Wer bezahlt die Organspende?
Die Kosten für Organspende und Transplantation werden durch die Krankenkassen getragen. Die Finanzierung ist in verschiedene Bereiche unterteilt. Ein Beispiel: Die Entnahmekrankenhäuser erhalten je nach Umfang der Organspende eine Erstattungspauschale über die DSO ausgezahlt.
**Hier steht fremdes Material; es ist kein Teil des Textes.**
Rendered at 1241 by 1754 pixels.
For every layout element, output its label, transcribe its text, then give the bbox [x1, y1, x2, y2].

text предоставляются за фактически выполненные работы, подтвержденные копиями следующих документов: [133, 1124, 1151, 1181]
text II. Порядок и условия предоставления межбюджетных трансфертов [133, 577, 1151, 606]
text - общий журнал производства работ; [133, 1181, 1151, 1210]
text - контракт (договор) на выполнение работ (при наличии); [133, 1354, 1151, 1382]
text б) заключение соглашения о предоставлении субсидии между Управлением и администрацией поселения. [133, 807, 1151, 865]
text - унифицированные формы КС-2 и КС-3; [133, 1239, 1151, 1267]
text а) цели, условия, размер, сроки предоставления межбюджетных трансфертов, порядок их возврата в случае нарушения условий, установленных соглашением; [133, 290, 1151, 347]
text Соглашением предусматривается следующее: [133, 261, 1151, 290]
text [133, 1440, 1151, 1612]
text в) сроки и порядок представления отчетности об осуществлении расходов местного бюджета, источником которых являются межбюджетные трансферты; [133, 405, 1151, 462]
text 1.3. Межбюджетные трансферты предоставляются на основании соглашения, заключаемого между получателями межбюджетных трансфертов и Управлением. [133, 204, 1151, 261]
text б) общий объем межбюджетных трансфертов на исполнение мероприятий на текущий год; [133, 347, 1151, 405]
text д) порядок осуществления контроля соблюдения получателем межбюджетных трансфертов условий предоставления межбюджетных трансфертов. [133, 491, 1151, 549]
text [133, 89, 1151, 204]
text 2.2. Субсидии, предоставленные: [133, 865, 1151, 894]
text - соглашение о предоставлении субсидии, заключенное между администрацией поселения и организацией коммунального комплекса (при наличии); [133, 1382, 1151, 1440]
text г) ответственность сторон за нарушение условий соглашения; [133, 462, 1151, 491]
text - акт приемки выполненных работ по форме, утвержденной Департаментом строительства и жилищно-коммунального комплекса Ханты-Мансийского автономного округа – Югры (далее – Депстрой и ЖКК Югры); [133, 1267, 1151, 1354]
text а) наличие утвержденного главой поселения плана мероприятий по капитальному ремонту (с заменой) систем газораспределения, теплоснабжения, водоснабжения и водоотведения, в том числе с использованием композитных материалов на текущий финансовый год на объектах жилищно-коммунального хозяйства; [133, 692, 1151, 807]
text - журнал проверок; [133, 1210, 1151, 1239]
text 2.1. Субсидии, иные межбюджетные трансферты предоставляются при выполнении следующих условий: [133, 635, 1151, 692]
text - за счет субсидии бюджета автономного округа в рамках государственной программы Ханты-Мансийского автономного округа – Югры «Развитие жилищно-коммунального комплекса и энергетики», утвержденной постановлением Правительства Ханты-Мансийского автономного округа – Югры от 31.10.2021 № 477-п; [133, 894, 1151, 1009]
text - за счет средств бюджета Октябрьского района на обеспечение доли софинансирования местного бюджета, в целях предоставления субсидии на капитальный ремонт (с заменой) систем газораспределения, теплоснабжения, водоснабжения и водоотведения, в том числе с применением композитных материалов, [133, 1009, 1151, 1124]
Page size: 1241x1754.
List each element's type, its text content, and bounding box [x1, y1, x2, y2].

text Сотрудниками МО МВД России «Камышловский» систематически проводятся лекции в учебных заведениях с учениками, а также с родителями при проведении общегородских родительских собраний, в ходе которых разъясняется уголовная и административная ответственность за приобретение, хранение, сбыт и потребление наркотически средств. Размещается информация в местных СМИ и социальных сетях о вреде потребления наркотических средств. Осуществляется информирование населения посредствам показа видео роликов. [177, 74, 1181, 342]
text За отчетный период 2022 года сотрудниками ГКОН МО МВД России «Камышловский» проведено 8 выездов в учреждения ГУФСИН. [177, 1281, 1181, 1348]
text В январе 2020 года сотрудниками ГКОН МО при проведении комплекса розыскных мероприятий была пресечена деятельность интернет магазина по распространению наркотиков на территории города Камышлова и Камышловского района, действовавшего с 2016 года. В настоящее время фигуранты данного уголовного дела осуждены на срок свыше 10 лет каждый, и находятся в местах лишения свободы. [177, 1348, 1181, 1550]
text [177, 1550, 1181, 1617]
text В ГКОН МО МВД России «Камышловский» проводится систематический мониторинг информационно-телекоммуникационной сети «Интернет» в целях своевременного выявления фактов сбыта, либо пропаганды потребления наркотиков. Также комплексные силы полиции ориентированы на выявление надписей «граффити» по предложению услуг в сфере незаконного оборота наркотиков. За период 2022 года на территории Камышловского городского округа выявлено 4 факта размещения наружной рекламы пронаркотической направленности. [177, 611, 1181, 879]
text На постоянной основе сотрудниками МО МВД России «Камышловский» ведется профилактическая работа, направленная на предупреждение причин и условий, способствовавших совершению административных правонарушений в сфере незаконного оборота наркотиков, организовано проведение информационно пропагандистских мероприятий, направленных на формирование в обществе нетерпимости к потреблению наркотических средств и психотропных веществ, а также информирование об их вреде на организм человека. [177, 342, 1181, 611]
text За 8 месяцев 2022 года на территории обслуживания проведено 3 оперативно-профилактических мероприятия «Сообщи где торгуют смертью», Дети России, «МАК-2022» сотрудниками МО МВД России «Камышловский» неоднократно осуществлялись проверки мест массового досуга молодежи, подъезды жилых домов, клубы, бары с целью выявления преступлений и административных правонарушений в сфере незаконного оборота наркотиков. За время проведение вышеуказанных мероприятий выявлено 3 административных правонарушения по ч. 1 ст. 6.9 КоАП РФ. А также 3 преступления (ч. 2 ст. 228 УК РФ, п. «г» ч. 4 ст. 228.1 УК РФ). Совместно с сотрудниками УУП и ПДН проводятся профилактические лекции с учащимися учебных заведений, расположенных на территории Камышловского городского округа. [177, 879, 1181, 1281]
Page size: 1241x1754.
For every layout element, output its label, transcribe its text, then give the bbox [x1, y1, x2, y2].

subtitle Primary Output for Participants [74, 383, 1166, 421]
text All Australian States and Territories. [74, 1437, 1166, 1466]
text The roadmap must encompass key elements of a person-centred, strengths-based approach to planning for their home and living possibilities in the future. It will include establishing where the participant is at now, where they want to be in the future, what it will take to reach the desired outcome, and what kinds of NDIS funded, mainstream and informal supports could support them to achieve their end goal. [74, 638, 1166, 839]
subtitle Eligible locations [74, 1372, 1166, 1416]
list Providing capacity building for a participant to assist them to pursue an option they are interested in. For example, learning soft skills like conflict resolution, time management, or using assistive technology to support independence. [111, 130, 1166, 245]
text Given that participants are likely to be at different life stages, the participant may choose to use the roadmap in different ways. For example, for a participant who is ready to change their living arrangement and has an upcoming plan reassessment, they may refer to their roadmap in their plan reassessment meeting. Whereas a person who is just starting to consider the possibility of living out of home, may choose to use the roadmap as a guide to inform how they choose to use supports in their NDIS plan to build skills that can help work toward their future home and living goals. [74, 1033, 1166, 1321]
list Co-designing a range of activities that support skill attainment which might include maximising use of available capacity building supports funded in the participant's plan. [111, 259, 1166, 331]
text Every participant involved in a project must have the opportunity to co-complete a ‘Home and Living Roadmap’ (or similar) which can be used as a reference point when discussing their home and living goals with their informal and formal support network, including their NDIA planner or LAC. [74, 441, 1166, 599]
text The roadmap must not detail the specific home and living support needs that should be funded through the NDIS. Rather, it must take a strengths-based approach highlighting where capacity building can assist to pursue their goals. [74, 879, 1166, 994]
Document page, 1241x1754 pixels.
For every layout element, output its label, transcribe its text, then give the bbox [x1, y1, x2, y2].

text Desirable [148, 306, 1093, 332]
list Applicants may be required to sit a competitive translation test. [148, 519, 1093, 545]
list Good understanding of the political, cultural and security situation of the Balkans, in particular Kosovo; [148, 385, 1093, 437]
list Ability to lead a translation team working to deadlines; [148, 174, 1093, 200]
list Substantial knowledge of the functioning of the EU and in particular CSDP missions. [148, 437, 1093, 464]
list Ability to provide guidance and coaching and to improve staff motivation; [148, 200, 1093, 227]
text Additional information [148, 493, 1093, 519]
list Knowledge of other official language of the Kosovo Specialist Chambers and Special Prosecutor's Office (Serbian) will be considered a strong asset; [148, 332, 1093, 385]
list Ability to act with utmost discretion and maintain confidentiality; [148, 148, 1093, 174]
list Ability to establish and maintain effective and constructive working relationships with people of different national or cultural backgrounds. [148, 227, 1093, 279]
Die DSO bekommt dafür jährlich Geld von den Sozialversicherungsträgern der Empfänger zur Verfügung gestellt.

Wie sicher ist in Deutschland die Feststellung des Hirntodes?
Die Diagnose des sogenannten unumkehrbaren Hirnfunktionsausfalls gilt als eine der sichersten Diagnosen in der Medizin. Die Untersuchungen werden von zwei Ärzten unabhängig voneinander durchgeführt und protokolliert. Diese beiden Ärzte dürfen weder an der Entnahme noch an der Übertragung der Organe des Organspenders in irgendeiner Form beteiligt sein.

Dürfen auch Menschen mit Behinderung Organe spenden?
Eine Behinderung ist kein Ausschlusskriterium für eine Organspende. Eine Organentnahme wird nur ausgeschlossen, wenn beim Verstorbenen eine akute maligne Tumorerkrankung oder ein positiver HIV-Befund vorliegen. Bei anderen Erkrankungen entscheiden die Ärzte nach vorliegenden Befunden, ob eine Organentnahme möglich ist.